Переполненный впечатлениями, накануне отъезда из Москвы Блок писал матери: «Я думаю с удовольствием только о нашейквартире в Петербурге. Видеть Мережковских слишком не хочу. Тоже – всех петербургских «мистиков»-студентов. Все это – в стороне… Пьяный Бальмонт отвратил от себя, личностьБрюсова тоже для меня не очень желательна. Хочется святого, тихого и белого. Хочу к книгам,от людейв Петербурге ничего не жду… Но будет так много хорошего в воспоминании о Москве, что я долго этим проживу… Нельзя упускать из виду никогда существования Москвы, всего, что здесь лучшее и самое чистое».
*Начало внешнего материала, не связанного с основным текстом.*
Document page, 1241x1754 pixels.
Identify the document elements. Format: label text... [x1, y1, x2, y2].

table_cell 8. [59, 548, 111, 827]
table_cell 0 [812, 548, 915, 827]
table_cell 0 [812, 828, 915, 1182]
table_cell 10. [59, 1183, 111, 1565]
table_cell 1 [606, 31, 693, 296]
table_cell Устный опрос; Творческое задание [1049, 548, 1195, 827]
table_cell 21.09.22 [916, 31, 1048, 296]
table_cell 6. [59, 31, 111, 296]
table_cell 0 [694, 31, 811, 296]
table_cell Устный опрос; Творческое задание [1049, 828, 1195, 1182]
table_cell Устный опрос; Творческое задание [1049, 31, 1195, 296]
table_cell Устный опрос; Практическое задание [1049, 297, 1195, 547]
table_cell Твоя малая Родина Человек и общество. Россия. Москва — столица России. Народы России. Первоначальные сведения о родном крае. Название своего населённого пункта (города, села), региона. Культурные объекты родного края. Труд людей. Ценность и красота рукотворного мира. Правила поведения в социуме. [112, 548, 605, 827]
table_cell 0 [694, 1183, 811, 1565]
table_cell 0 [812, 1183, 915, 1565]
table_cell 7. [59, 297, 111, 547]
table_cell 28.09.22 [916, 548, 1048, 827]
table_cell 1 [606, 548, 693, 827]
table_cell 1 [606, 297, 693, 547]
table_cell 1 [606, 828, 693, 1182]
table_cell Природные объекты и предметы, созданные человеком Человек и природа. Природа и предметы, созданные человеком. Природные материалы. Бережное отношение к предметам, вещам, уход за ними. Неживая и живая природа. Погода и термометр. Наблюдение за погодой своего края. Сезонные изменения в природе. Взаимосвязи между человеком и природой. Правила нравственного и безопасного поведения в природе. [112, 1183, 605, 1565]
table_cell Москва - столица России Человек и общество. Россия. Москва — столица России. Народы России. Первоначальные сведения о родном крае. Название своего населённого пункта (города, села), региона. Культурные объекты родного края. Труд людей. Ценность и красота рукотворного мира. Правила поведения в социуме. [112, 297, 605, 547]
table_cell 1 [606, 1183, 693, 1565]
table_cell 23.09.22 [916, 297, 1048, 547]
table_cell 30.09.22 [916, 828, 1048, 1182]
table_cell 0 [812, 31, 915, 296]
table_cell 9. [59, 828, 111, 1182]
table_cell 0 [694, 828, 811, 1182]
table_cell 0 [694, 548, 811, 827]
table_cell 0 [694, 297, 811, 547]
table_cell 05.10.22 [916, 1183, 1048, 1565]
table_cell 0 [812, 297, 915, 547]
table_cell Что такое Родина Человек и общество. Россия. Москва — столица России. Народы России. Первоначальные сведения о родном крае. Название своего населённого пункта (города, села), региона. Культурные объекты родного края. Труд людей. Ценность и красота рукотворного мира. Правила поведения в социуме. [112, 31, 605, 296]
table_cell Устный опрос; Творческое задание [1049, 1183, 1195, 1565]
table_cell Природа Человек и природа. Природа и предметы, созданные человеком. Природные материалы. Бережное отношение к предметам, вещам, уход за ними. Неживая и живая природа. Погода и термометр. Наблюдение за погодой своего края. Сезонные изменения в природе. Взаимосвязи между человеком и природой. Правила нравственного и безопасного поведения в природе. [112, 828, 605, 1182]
Но на поверку выходит, эта вера в чистоту и неколебимость лучших москвичей (то есть соловьевцев) тоже оказалась иллюзорной. При всей пылкости взаимных заверений назревал конфликт, и он оказался тем более острым, что назревание его своевременно замечено не было. Тут опять же сказалась «редчайшая разность» (не только в поведении, но и в умонастроении) между Блоком и его экспансивными друзьями.

Усилиями Андрея Белого и Сергея Соловьева в кружке «аргонавтов» Блок был возведен на пьедестал своегопоэта, «волею судеб призванного быть герольдом, оповещающим шествие в мир религиозной революции», осуществителем «конкретного соловьевского дела».
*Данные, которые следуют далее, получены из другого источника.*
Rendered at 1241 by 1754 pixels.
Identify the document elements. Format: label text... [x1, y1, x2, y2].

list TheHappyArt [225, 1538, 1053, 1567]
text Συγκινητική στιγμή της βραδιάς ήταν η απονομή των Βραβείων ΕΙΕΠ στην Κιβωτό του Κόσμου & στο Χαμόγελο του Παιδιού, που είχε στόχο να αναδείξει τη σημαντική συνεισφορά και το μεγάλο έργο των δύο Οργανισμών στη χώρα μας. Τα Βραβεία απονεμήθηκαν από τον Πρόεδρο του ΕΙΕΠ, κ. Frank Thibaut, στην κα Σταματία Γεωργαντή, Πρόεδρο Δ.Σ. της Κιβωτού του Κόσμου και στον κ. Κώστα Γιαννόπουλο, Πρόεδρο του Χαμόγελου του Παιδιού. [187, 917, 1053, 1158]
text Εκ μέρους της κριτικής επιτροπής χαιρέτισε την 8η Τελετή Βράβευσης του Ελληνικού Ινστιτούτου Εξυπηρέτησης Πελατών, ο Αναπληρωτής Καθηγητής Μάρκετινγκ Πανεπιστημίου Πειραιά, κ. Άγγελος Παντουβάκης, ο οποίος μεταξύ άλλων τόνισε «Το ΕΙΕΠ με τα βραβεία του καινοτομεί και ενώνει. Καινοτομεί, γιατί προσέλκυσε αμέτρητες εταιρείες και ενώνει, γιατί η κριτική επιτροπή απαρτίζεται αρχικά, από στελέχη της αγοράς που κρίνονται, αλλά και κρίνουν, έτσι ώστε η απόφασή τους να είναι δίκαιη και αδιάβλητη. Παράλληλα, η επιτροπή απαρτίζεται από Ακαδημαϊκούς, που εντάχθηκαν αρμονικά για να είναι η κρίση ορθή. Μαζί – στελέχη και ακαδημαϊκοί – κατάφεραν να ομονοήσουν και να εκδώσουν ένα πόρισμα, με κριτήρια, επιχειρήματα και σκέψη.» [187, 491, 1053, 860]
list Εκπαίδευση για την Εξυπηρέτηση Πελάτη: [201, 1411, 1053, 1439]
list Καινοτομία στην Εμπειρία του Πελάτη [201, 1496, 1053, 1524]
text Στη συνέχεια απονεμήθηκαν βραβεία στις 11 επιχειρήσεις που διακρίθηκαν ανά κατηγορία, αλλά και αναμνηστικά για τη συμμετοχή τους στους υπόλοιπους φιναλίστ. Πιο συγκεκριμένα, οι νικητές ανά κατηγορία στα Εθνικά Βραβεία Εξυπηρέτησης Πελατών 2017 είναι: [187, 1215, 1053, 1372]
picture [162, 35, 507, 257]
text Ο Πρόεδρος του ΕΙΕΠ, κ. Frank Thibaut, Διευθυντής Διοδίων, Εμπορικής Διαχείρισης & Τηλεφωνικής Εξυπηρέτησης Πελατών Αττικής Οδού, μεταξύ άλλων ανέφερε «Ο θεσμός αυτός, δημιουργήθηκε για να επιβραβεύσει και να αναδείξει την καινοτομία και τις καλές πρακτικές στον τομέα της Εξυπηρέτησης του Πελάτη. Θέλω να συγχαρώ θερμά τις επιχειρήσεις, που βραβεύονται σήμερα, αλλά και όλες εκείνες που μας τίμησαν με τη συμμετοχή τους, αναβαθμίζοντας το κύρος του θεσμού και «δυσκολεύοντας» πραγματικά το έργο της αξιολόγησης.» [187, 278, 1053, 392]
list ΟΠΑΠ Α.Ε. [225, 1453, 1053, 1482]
Особенно усердствовал Сергей Соловьев, носившийся с идеей «грядущей теократии». В его истолковании идея эта приобретала характер настолько комически-бредовой, что, право, трудно поверить в серьезность его проповеди. Он чуть ли не готовился объявить «первый вселенский собор» соловьевской церкви, где «начало Петрово» была бы представлено им самим в качестве «первосвященника», «начало Павлово» – Андреем Белым в звании «царя» и «начало Иоанново» – Александром Блоком в роли «пророка».

Соловьевцы-«аргонавты» тщились вовлечь Блока в свои «гипертрофии» (как выразился впоследствии Белый) – и делали это с большим шумом и суетой, которые Блоку с младых ногтей были ненавистны. Более того они бестактно вторглись в его личную жизнь, сделав ее предметом болтливого обсуждения в своем кругу. Подобно Зинаиде Гиппиус, они задавались нелепым вопросом «Кто для Блока невеста? Коль Беатриче, – на Беатриче не женятся, коли девушка просто, то свадьба на «девушке просто» – измена пути».

Вся эта ахинея («мальчишеская мистика», как позже скажет Блок) оставалась бы игрой распаленного воображения и не заслуживала бы даже упоминания, если бы, к несчастью, не наложила свою печать на реальные отношения и судьбы живых людей

Даже свадьбу Блока его экзальтированные поклонники пережили как некую священную мистерию. Сережа Соловьев вернулся из Шахматова в полной ажитации. «Соловьевство и тут присутствовало», – говорит Белый, добавляя, что Сережа после этой «эпохальной свадьбы» ждал «наступления нового теократического периода, мирового переворота». Это кажется невероятным, но Соловьев в самом деле убеждал себя и других, что с этой свадьбой «кончится все трудное и темное». Он писал Блоку: «В то время, когда ты венчался, я с поразительной ясностью увидел то «горчичное зерно», которое покроет весь мир своими ветвями». В соответственном тоне он воспел свадьбу Блока в нескольких стихотворениях, в печать не отданных, но получивших известное распространение в московских кружках:

Ликуй, Исайя, ликуй!

Ликуй, пророк Иммануила!

Се – дева в таинство вступила.

Пророка, церковь, именуй…

Раскрылась Вечности страница.

Змея бессильно умерла.

И видел я, как голубица

Взвилась во сретенье орла…

«Сережа ликует – в сюртуке с цветами с нашей свадьбы», – сообщает Блок матери из Москвы.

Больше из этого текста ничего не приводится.